2. Canvas Rendering Performance

  • Problem: Smoothly rendering hundreds of elements

  • Solution: Layer-based rendering, selective updates, caching strategies

3. Batch Processing

  • Problem: Efficiently generating 1000+ labels from CSV data

  • Solution: Template variables, data binding, optimized export pipeline

4. Type Safety

  • Challenge: Maintaining strict TypeScript types across 400K+ lines

  • Solution: AI consistently enforced type safety, caught errors early

What Worked Well

:white_check_mark: AI was excellent at:

  • Quickly generating boilerplate code

  • Implementing standard patterns (CRUD APIs, authentication, etc.)

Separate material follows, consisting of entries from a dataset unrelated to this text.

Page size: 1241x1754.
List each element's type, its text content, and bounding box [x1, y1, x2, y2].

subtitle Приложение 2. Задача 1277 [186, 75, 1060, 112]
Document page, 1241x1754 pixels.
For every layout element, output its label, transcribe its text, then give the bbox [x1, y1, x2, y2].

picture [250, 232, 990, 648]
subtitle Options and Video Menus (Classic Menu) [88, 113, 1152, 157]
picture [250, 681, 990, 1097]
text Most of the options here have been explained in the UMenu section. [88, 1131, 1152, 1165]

  • Fixing bugs when I described the symptoms

  • Refactoring code for better organization

  • Enforcing type safety

:white_check_mark: Complex features that AI handled well:

  • Canvas-based drag-and-drop system

  • Barcode/QR code generation integration

  • Multi-format export (PDF, PNG, SVG, ZPL)

  • User permission system

  • Internationalization system

What Was Challenging

:warning: Areas that required more iteration:

  • Complex coordinate transformations (needed multiple iterations)

  • Performance optimization (required profiling and targeted fixes)

  • Edge cases in batch processing (needed real-world testing)

  • UI/UX refinements (required user feedback)

Key Learnings

  1. AI is incredibly powerful for structured development - When you have clear requirements, AI can generate production-ready code

  2. Iteration is key - The first version often needs refinement. AI excels at iterating based on feedback

  3. Type safety matters - Strict TypeScript caught many issues early. AI was great at maintaining type consistency

  4. Architecture decisions still need human judgment - AI can implement, but you need to guide the overall structure

  5. Testing with real users is essential - AI can’t predict all edge cases. Real usage revealed issues that needed fixing

Current Status

:white_check_mark: Fully Functional: The system is live and working
:white_check_mark: Production Ready: v2.42.0 with all core features implemented
:white_check_mark: Real Users: Already serving actual customers
:white_check_mark: Continuous Improvement: Still iterating based on feedback

What’s Next

  • More templates and design elements

  • Mobile app version

  • API for third-party integrations

  • Advanced AI features (auto-layout suggestions, design optimization)

Technical Deep Dive

If anyone’s interested in the technical details:

  • Architecture: Vue 3 frontend, Node.js backend, PostgreSQL database

  • Rendering Engine: Custom Konva-based system with layer management

  • Export System: Multi-format exporter with DPI control

  • Batch Processing: Template variable system with CSV/Excel import

I’m happy to share more about:

  • How I structured conversations with Claude Sonnet across different versions

  • Differences in AI capabilities between Claude Sonnet 3.7, 4.0, and 4.5

  • Architecture decisions and trade-offs

  • Performance optimizations

  • How version upgrades improved development efficiency

  • Lessons learned from the process

Final Thoughts

Building a full SaaS product 100% with AI assistance was an incredible experience. It’s not magic - it still requires:

  • Clear requirements

  • Iterative refinement

  • Testing and debugging

  • User feedback

But AI dramatically accelerated the process. What would have taken years of solo development was completed in months.

I’d love to hear your thoughts, questions, or feedback!